Christians ought to be able to think about these sorts of moments differently than others. In the afterword of his fascinating new book, The Year of Our Lord 1943, Alan Jacobs introduces the reader to one of my favorite Christian thinkers, Jaques Ellul. In the years immediately following World War II, Ellul, a Frenchman who spent the war years aiding the resistance and giving shelter to Jewish refugees, wonders about the role of Christians in rebuilding war-ravaged communities and countries. Jacobs’ book is all about the rise and eventual preeminence of a cultural mindset that elevated technology – the machine, science, etc. The old Christian humanism championed by C.S. Lewis, T. S Eliot, and the others Jacobs’ chooses to highlight would fade in the gleam of powerful technologies.
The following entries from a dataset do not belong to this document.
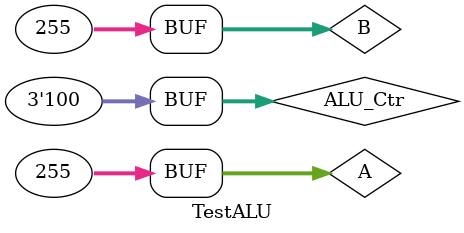
<source format=v>
`timescale 1ns / 1ps


module TestALU;

	// Inputs
	reg [31:0] A;
	reg [31:0] B;
	reg [2:0] ALU_Ctr;

	// Outputs
	wire [31:0] Result;
	wire Zero;

	// Instantiate the Unit Under Test (UUT)
	ALU uut (
		.A(A), 
		.B(B), 
		.ALU_Ctr(ALU_Ctr), 
		.Result(Result), 
		.Zero(Zero)
	);

	initial begin
		A = 32'h000000ff;
		B = 32'h000000cc;
		ALU_Ctr = 111;//³õÊ¼Îª111£¬´ËÊ±·µ»ØÈ«0
		#100;
		ALU_Ctr = 3'b000;//²âÊÔ¼Ó·¨
		#100;
		ALU_Ctr = 3'b100;//²âÊÔ¼õ·¨
		#100;
		ALU_Ctr = 3'b001;//²âÊÔÓë
		#100;
		ALU_Ctr = 3'b101;//²âÊÔ»ò
		#100;
		ALU_Ctr = 3'b010;//²âÊÔÒì»ò
		#100;
		ALU_Ctr = 3'b110;//²âÊÔBµÄ×óÒÆ16Î»
		#100;
		B = 32'h000000ff;
		ALU_Ctr = 3'b100;//²âÊÔ0±êÖ¾Î»
	end
      
endmodule


</source>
Ellul understood the inevitability of technology’s ubiquity – and the human instinct to worship the glittering, gleaming machines – and still wondered what a distinct Christian response would be.

His answer, as he thought about Hitler’s rise, was that the unique thing Christians should have done – as Christians – was to pray. “But Christians,” writes Jacobs, “while they certainly did pray, failed to give prayer the priority and centrality they were required to give it. Had they done, then ‘perhaps the result would not have been this horrifying triumph of the Hitlerian spirit that we now see throughout the world.'”

And this brings me back to Berry and his observation about the emergence of Donald Trump. While Christians ought to think about how best to mitigate the damage inflicted by the presidential administration, we must do so from a very particular starting point. Voting and organizing are activities in which Christians ought to participate, but we will also remember that there is nothing inherently Christian about these things. Prayer, on the other hand, as a posture of submission and allegiance to Jesus Christ is something only available to those who confess Jesus as Lord. Our confession will lead to the kind of sober-minded assessments exemplified by Berry – we’re all responsible for this president – as well as for creative and humanizing responses that will remain invisible or irrelevant to our fellow citizens.